* **TEXTAUSZUG**
Thomas Schuler: Er ist auch dort Teil des Geschäfts, er wird hin und wieder in Kauf genommen.

FreieWelt.net: „Es ist leichter für ein Kamel, durchs Nadelöhr zu kommen, als für einen Journalisten in den Himmel“ - so die Bischöfin Maria Jepsen in Hamburg. Als das gesagt wurde, war die Erfindung des Internets, der Blogs und der Twitter- und Facebookentwicklung lediglich zu erahnen. Ist der „journalistische Kannibalismus“, wie die Bischöfin diese „Berichterstattung“ nannte, heute, im digitalen Zeitalter, eher ausgestorben oder hat zugenommen?

Thomas Schuler: Weder noch. Es gab ihn immer und es wird ihn weiter geben. Er hat allerdings auch andere Formen angenommen, siehe etwa die Gerüchte über die Frau des ehemaligen Präsidenten, Bettina Wulff, die zunächst im Internet verbreitet wurden und in Andeutungen den Weg zu traditionellen Medien fanden.

FreieWelt.net: Die zentrale Frage: Den Betroffenen stehen Ansprüche auf Unterlassung, Gegendarstellung und Richtigstellung zur Verfügung. Auch sollten sich die Medien bewusst sein, dass die gedruckten Äußerungen bewiesen werden müssen. Aber – warum funktioniert das nicht? Warum gibt es immer wieder „Medienopfer“?

* **AUFGABEN ZUM TEXT**
1 - Erklären Sie anhand des Interviewauszugs, warum Thomas Schuler auf die Frage, ob der „journalistische Kannibalismus“ ausgestorben sei oder zugenommen habe, mit „Weder noch“ antwortet.
2 - Beantworten Sie mithilfe des Interviewauszugs, wo die Gerüchte über Bettina Wulff zunächst verbreitet wurden.
3 - Zitieren Sie aus dem Interviewauszug die Stelle, die mit „FreieWelt.net: „Es ist“ beginnt und mit „oder hat zugenommen?“ endet.

* **BEREITGESTELLTE EINTRÄGE**
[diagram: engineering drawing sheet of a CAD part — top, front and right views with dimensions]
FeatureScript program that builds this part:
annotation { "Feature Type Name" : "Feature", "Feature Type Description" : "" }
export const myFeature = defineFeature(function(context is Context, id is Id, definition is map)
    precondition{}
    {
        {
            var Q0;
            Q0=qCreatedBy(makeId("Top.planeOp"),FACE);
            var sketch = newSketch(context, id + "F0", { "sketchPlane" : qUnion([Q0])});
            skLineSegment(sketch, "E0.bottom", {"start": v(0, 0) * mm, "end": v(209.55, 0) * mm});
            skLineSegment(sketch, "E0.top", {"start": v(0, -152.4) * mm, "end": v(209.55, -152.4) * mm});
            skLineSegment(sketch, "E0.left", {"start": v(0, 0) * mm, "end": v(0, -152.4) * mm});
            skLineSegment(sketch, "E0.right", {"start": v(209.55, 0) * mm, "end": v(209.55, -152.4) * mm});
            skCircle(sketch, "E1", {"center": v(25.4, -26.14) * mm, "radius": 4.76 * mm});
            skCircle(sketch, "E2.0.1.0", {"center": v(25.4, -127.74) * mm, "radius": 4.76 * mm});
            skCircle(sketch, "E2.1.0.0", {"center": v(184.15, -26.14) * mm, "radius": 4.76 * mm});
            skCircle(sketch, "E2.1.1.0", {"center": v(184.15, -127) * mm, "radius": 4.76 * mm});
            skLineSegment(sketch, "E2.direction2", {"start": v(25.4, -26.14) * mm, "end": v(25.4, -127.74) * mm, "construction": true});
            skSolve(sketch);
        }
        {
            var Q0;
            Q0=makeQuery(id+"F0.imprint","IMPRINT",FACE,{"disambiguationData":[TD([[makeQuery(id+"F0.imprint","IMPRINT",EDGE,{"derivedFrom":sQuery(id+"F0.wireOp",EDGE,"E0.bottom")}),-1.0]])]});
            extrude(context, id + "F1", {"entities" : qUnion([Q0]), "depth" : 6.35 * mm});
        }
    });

* **LÖSUNGEN**
1 - Nach Schuler gab es ihn immer, und es wird ihn weiter geben. Er hat allerdings andere Formen angenommen, etwa Gerüchte, die zunächst im Internet verbreitet wurden und in Andeutungen den Weg zu traditionellen Medien fanden.

2 - Im Internet.

3 -
FreieWelt.net: „Es ist leichter für ein Kamel, durchs Nadelöhr zu kommen, als für einen Journalisten in den Himmel“ - so die Bischöfin Maria Jepsen in Hamburg. Als das gesagt wurde, war die Erfindung des Internets, der Blogs und der Twitter- und Facebookentwicklung lediglich zu erahnen. Ist der „journalistische Kannibalismus“, wie die Bischöfin diese „Berichterstattung“ nannte, heute, im digitalen Zeitalter, eher ausgestorben oder hat zugenommen?